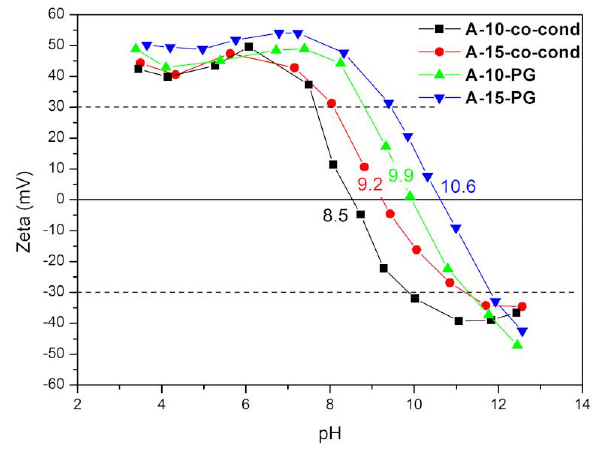
Figure 5. Zeta potential of the samples measured as a function of pH.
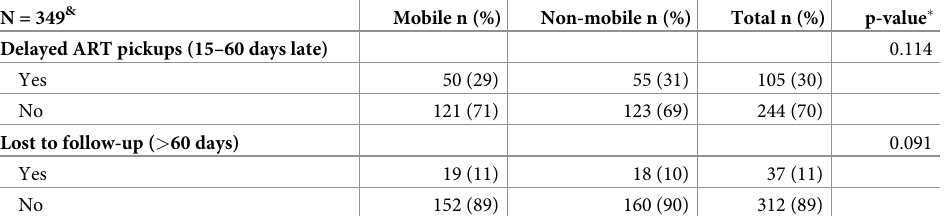
Table 4. Comparison of antiretroviral therapy (ART) spacing pick-ups between mobile and non-mobile HIV- infected adults enrolled in HIV care and treatment at Manhic¸a District Hospital. N = 349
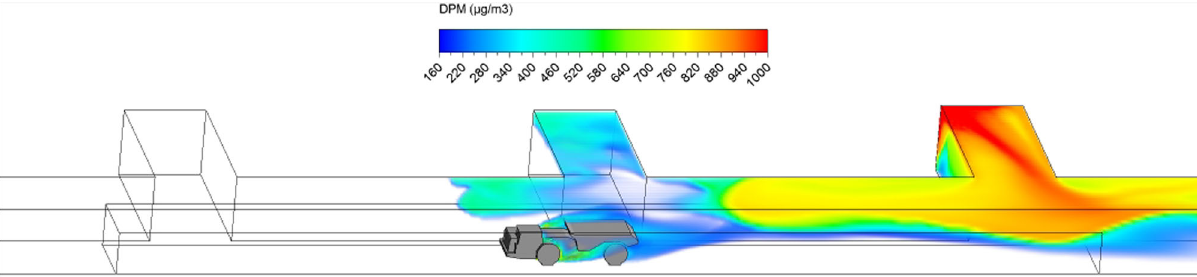
Fig. 11 DPM distributions in scenario 1 during the hauling operation at 210 s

• Task requirements
With the pictures removed, write out exactly the lines from the line containing "Table 4. Comparison" through the last line of the material above, both included.

• Answer box
Table 4. Comparison of antiretroviral therapy (ART) spacing pick-ups between mobile and non-mobile HIV- infected adults enrolled in HIV care and treatment at Manhic¸a District Hospital. N = 349
Fig. 11 DPM distributions in scenario 1 during the hauling operation at 210 s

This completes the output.